• [TASK PROMPT]
Reproduce every line of the listing below, preserving each character, and omit the picture from your answer.

# # # # # # #

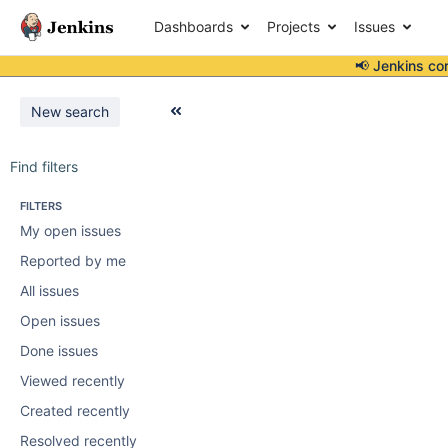
Dashboards
Projects
Issues
📢 Jenkins co
New search
Find filters
FILTERS
My open issues
Reported by me
All issues
Open issues
Done issues
Viewed recently
Created recently
Resolved recently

# # # # # # #

• [RESULT]
Dashboards
Projects
Issues
📢 Jenkins co
New search
Find filters
FILTERS
My open issues
Reported by me
All issues
Open issues
Done issues
Viewed recently
Created recently
Resolved recently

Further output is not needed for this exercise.